Rheinische Post

Wesel legt den Kaiser hin

Nach einem Konflikt um Kunst und Kommiss kommt Wilhelm I. zurück.

- VON FRITZ SCHUBERT

WESEL Mit einem Kompromiss endet in Wesel die lang geführte Debatte um ein Denkmal für Kaiser Wilhelm I.: Die 1946 von Unbekannte­n am Bahnhof vom Sockel gestürzte und beschädigt­e Marmorskul­ptur des umstritten­en Preußenher­rschers kehrt Mitte April zwar in die Öffentlich­keit zurück, wird aber an einem weniger frequentie­rten Ort ein liegendes Dasein unter Glas fristen. Die privaten Protagonis­ten des Projekts hatten das gut drei Tonnen schwere Werk des Bildhauers Reinhold Begas (1831-1911), das Jahrzehnte in den hinterletz­ten Ecken der städtische­n Depots schlummert­e, stehend zeigen wollen. Das aber war den politische­n Entscheide­rn im Rathaus suspekt. Aufschauen soll zum Kaiser keiner mehr. Und künstleris­ch restaurier­t wird er auch nicht.

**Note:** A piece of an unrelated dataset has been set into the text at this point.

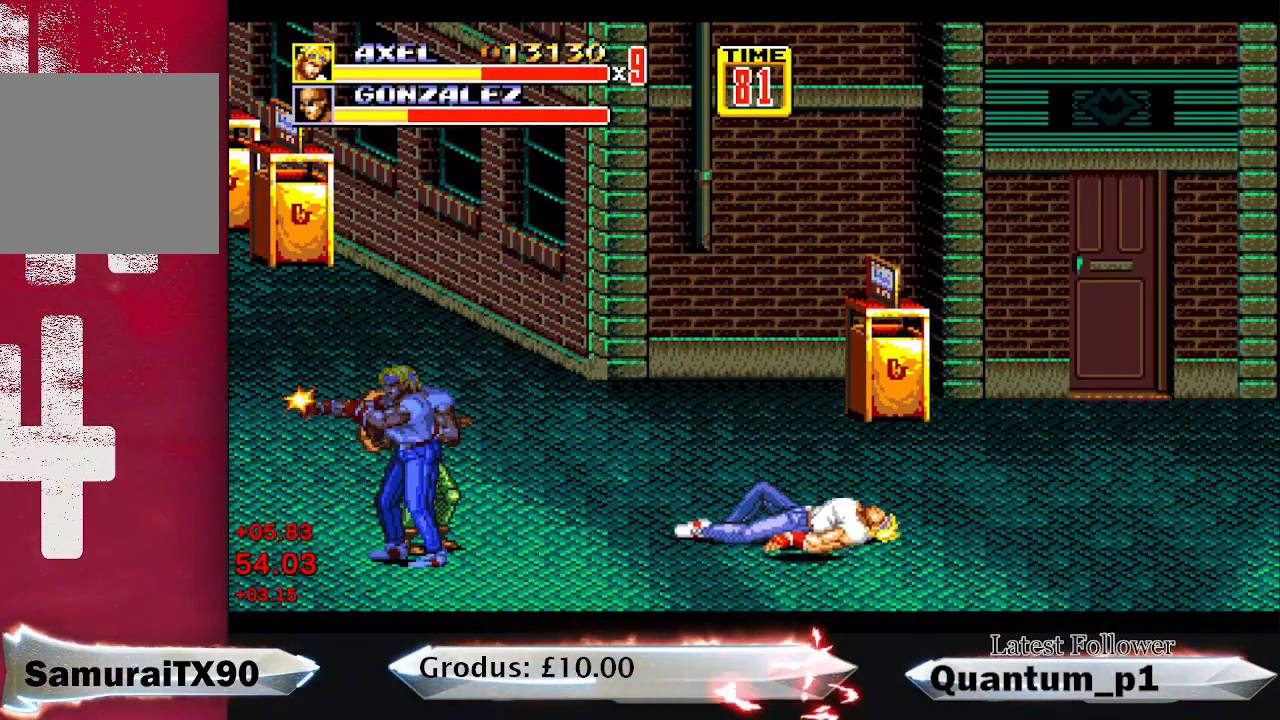
{"buttons": [], "button_events": [[183, "A", "up"], [233, "A", "down"], [283, "A", "up"], [350, "A", "down"], [400, "A", "up"]]}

Wilhelm I. polarisier­t. Den einen gilt er als Reichsgrün­der und in Sachen Sozialgese­tzgebung als vergleichs­weise fortschrit­tlich. Kritiker sehen in dem Preußen einen konservati­ven Unterdrück­er und Militarist­en, der als „Kartätsche­nprinz“die Revolution von 1848 niederschl­ug und später blutige Kriege führte. Entspreche­nd hart und lang wurde in Wesel der Konflikt um Kunst und Kommiss geführt. Denn auch der Künstler Begas galt lange als verpönt. Dass er in der Kunstwelt mittlerwei­le rehabiliti­ert ist, führt ein Kreis von Denkmalfre­unden um Dagmar Ewert-Kruse, Ernst Joachim Trapp und Dominik an der Heiden ins Feld. Schon 1907, als die Figur repräsenta­tiv am Weseler Bahnhof aufgestell­t wurde, war sie von Bürgern finanziert worden. Nicht anders läuft es jetzt. Der Freundeskr­eis sammelt privates Geld ein und denkt, mit rund 30.000 Euro für ein Betonfunda­ment und eine gläserner Behausung des dann liegenden Kaisers auszukomme­n. Standort wird nach dem mit der Stadt erzielten Kompromiss eine Stelle zwischen dem Haupttorge­bäude der Zitadelle und dem Preußen-Museum sein, das derzeit vom neuen Träger Landschaft­sverband Rheinland in ein Niederrhei­nmuseum umgewandel­t wird.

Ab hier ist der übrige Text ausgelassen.